**SUPPLIED INFORMATION**
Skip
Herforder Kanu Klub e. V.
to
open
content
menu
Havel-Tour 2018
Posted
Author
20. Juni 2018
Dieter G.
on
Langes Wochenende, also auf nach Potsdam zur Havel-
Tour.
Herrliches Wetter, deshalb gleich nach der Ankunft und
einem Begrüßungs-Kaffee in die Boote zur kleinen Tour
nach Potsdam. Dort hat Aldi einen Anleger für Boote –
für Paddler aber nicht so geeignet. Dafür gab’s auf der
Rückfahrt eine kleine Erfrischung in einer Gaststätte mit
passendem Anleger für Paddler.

**TASK PROMPT**
Your task is to retype the entries verbatim, starting with the line that holds "20. Juni 2018" and stopping after the line that holds "für Paddler aber".

**EXERCISE RESPONSE**
20. Juni 2018
Dieter G.
on
Langes Wochenende, also auf nach Potsdam zur Havel-
Tour.
Herrliches Wetter, deshalb gleich nach der Ankunft und
einem Begrüßungs-Kaffee in die Boote zur kleinen Tour
nach Potsdam. Dort hat Aldi einen Anleger für Boote –
für Paddler aber nicht so geeignet. Dafür gab’s auf der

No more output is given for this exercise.